**Try it**
Without including any pictures, reproduce all the lines below word for word.
########################################
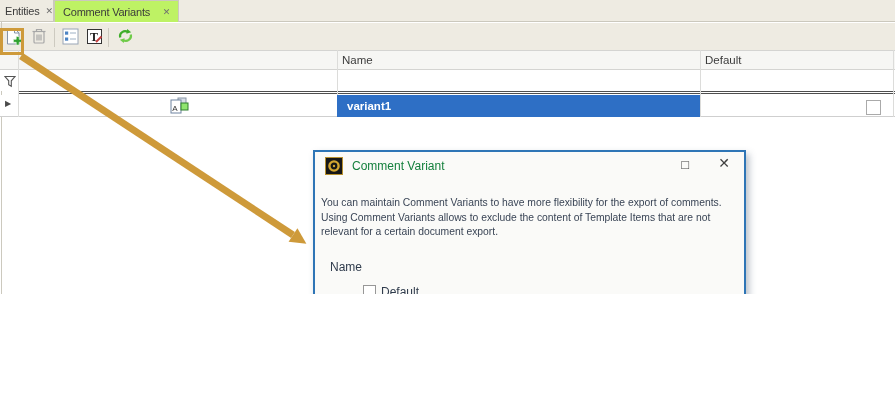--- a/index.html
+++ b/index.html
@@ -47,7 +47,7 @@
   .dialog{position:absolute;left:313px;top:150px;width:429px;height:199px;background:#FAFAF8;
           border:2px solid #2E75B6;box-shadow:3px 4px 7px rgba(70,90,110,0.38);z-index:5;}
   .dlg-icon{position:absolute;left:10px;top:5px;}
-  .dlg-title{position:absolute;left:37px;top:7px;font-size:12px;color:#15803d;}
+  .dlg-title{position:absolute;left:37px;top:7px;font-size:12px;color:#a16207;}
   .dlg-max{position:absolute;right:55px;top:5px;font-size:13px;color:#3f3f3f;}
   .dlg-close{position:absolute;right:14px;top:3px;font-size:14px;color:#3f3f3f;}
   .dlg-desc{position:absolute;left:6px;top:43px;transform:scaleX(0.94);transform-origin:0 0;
########################################
**Exercise result**
--- a/index.html
+++ b/index.html
@@ -47,7 +47,7 @@
   .dialog{position:absolute;left:313px;top:150px;width:429px;height:199px;background:#FAFAF8;
           border:2px solid #2E75B6;box-shadow:3px 4px 7px rgba(70,90,110,0.38);z-index:5;}
   .dlg-icon{position:absolute;left:10px;top:5px;}
-  .dlg-title{position:absolute;left:37px;top:7px;font-size:12px;color:#15803d;}
+  .dlg-title{position:absolute;left:37px;top:7px;font-size:12px;color:#a16207;}
   .dlg-max{position:absolute;right:55px;top:5px;font-size:13px;color:#3f3f3f;}
   .dlg-close{position:absolute;right:14px;top:3px;font-size:14px;color:#3f3f3f;}
   .dlg-desc{position:absolute;left:6px;top:43px;transform:scaleX(0.94);transform-origin:0 0;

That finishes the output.